Task objective: Every entry that follows must be written out exactly, apart from its pictures.

Data provided:
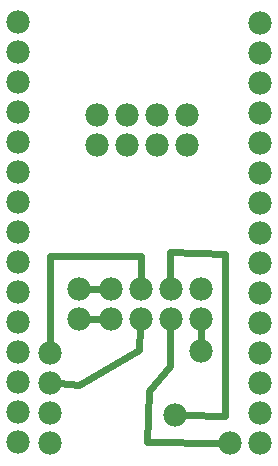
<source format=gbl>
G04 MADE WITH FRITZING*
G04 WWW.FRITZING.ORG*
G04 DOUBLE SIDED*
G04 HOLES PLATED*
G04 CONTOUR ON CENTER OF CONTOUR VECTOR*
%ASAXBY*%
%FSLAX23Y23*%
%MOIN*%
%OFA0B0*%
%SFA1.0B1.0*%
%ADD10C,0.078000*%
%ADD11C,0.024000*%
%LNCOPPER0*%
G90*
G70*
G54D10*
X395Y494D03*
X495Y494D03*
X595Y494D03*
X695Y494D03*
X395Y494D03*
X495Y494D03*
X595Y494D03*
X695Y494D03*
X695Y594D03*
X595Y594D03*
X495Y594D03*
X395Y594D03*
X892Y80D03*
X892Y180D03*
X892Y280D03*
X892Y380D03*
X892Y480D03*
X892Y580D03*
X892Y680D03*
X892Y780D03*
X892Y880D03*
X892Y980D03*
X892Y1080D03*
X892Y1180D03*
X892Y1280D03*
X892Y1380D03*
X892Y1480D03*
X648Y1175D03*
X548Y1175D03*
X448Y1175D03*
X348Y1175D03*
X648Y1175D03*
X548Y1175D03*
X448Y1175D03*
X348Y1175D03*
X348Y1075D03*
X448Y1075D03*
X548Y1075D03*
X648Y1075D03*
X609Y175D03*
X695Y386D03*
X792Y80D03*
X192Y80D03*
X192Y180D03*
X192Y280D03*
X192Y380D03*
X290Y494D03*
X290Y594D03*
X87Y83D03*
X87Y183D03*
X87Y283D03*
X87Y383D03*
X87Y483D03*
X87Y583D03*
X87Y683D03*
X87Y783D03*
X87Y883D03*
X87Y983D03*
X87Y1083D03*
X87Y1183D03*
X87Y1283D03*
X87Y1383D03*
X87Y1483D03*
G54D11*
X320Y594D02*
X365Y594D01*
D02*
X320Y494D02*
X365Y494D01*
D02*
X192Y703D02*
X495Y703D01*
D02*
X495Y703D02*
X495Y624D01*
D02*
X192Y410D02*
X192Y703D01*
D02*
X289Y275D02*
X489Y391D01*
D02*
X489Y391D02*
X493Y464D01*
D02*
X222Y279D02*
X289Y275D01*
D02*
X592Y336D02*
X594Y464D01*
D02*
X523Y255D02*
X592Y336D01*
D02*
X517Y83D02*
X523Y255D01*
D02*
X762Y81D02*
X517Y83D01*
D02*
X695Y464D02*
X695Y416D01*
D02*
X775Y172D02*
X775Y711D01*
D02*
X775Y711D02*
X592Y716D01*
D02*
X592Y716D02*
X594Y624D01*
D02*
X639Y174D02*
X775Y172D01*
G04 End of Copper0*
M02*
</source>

Written response:
<source format=gbl>
G04 MADE WITH FRITZING*
G04 WWW.FRITZING.ORG*
G04 DOUBLE SIDED*
G04 HOLES PLATED*
G04 CONTOUR ON CENTER OF CONTOUR VECTOR*
%ASAXBY*%
%FSLAX23Y23*%
%MOIN*%
%OFA0B0*%
%SFA1.0B1.0*%
%ADD10C,0.078000*%
%ADD11C,0.024000*%
%LNCOPPER0*%
G90*
G70*
G54D10*
X395Y494D03*
X495Y494D03*
X595Y494D03*
X695Y494D03*
X395Y494D03*
X495Y494D03*
X595Y494D03*
X695Y494D03*
X695Y594D03*
X595Y594D03*
X495Y594D03*
X395Y594D03*
X892Y80D03*
X892Y180D03*
X892Y280D03*
X892Y380D03*
X892Y480D03*
X892Y580D03*
X892Y680D03*
X892Y780D03*
X892Y880D03*
X892Y980D03*
X892Y1080D03*
X892Y1180D03*
X892Y1280D03*
X892Y1380D03*
X892Y1480D03*
X648Y1175D03*
X548Y1175D03*
X448Y1175D03*
X348Y1175D03*
X648Y1175D03*
X548Y1175D03*
X448Y1175D03*
X348Y1175D03*
X348Y1075D03*
X448Y1075D03*
X548Y1075D03*
X648Y1075D03*
X609Y175D03*
X695Y386D03*
X792Y80D03*
X192Y80D03*
X192Y180D03*
X192Y280D03*
X192Y380D03*
X290Y494D03*
X290Y594D03*
X87Y83D03*
X87Y183D03*
X87Y283D03*
X87Y383D03*
X87Y483D03*
X87Y583D03*
X87Y683D03*
X87Y783D03*
X87Y883D03*
X87Y983D03*
X87Y1083D03*
X87Y1183D03*
X87Y1283D03*
X87Y1383D03*
X87Y1483D03*
G54D11*
X320Y594D02*
X365Y594D01*
D02*
X320Y494D02*
X365Y494D01*
D02*
X192Y703D02*
X495Y703D01*
D02*
X495Y703D02*
X495Y624D01*
D02*
X192Y410D02*
X192Y703D01*
D02*
X289Y275D02*
X489Y391D01*
D02*
X489Y391D02*
X493Y464D01*
D02*
X222Y279D02*
X289Y275D01*
D02*
X592Y336D02*
X594Y464D01*
D02*
X523Y255D02*
X592Y336D01*
D02*
X517Y83D02*
X523Y255D01*
D02*
X762Y81D02*
X517Y83D01*
D02*
X695Y464D02*
X695Y416D01*
D02*
X775Y172D02*
X775Y711D01*
D02*
X775Y711D02*
X592Y716D01*
D02*
X592Y716D02*
X594Y624D01*
D02*
X639Y174D02*
X775Y172D01*
G04 End of Copper0*
M02*
</source>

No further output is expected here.